It is rare to see a retailer come out and say that its profits are set to beat City expectations. Home Retail Group did just that yesterday. In response, its shares ended the session slightly higher which was quite an achievement given the heavy losses suffered by other blue chips.
Home Retail had a strong performance from its Argos chain to thank for the upgrade. The discount retailer enjoyed a 3 per cent rise in like-for-like sales for the eight weeks to 3 March amid solid demand for televisions and video games systems. Margins at the division also recorded an advance due to supply-chain reforms and better stock management.
In a research note published this morning, the analysts mention that while LFL sales growth at the company’s Argos division improved from 0.2% in 3Q to 3% in the last eight weeks, the Homebase division’s LFL sales growth jumped from -2.9% to 9%. Home Retail Group has announced its second positive profit warning.

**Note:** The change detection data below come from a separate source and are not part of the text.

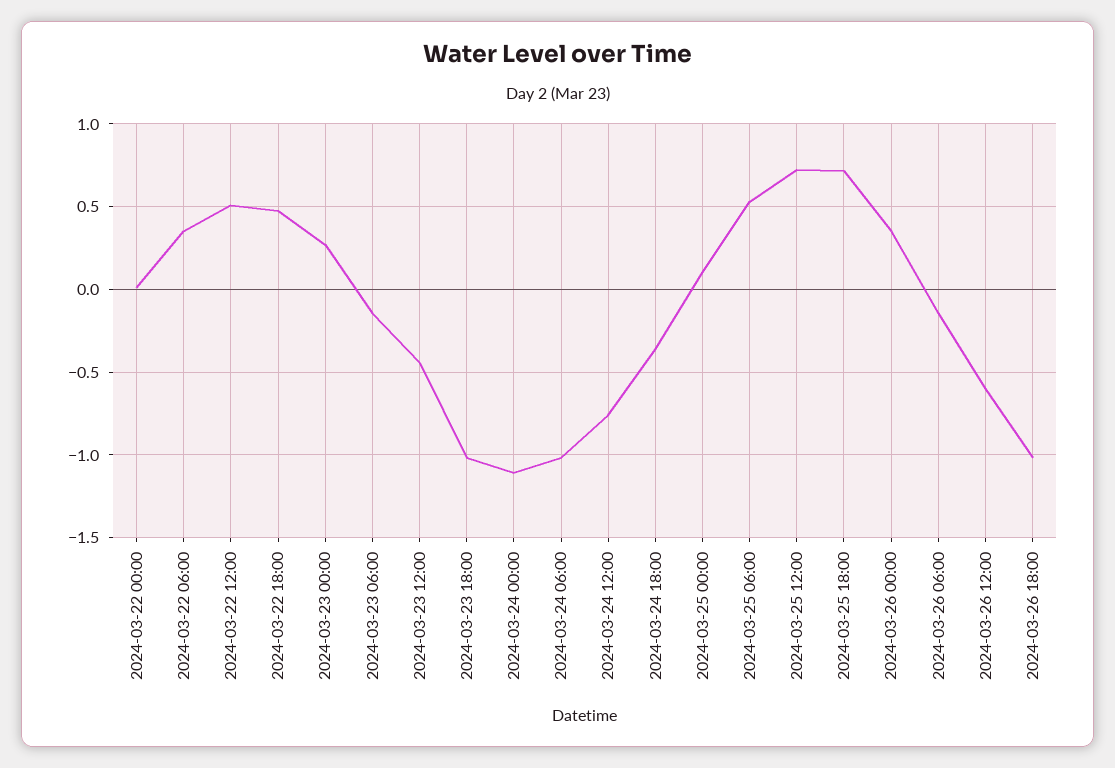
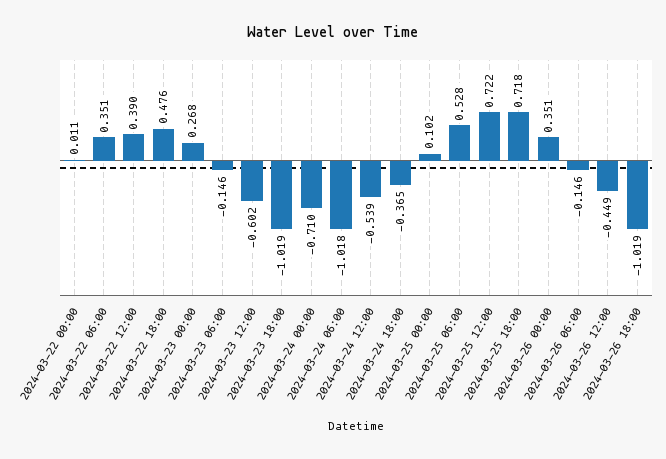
  {
    "2024-03-22 00:00": 0.011,
    "2024-03-22 06:00": 0.351,
-   "2024-03-22 12:00": 0.5,
+   "2024-03-22 12:00": 0.39,
    "2024-03-22 18:00": 0.476,
    "2024-03-23 00:00": 0.268,
    "2024-03-23 06:00": -0.146,
-   "2024-03-23 12:00": -0.45,
+   "2024-03-23 12:00": -0.602,
    "2024-03-23 18:00": -1.019,
-   "2024-03-24 00:00": -1.1,
+   "2024-03-24 00:00": -0.71,
    "2024-03-24 06:00": -1.018,
-   "2024-03-24 12:00": -0.75,
+   "2024-03-24 12:00": -0.539,
    "2024-03-24 18:00": -0.365,
    "2024-03-25 00:00": 0.102,
    "2024-03-25 06:00": 0.528,
    "2024-03-25 12:00": 0.722,
    "2024-03-25 18:00": 0.718,
    "2024-03-26 00:00": 0.351,
    "2024-03-26 06:00": -0.146,
-   "2024-03-26 12:00": -0.6,
+   "2024-03-26 12:00": -0.449,
    "2024-03-26 18:00": -1.019
  }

The pretax estimates for 2007 and 2008 have been raised from £343 million to £365 million and from £376 million to £380 million, respectively.
Terry Duddy, chief executive of Home Retail, said: "We now expect profits… to be slightly above the current market consensus, driven principally by Argos.
"While we are pleased with the most recent performance and the likely outturn for the financial year just completed, we remain cautious on a retail environment that is still expected to be challenging."
He said, "Before investors get too excited, it is also worth noting that Homebase still has its key Easter trading period ahead of it. In this quarter of its financial year, the unit gets around a third of its sales. Yet, given the stock's undemanding trading multiple, just 14 times forward earnings, it is definitely worth holding."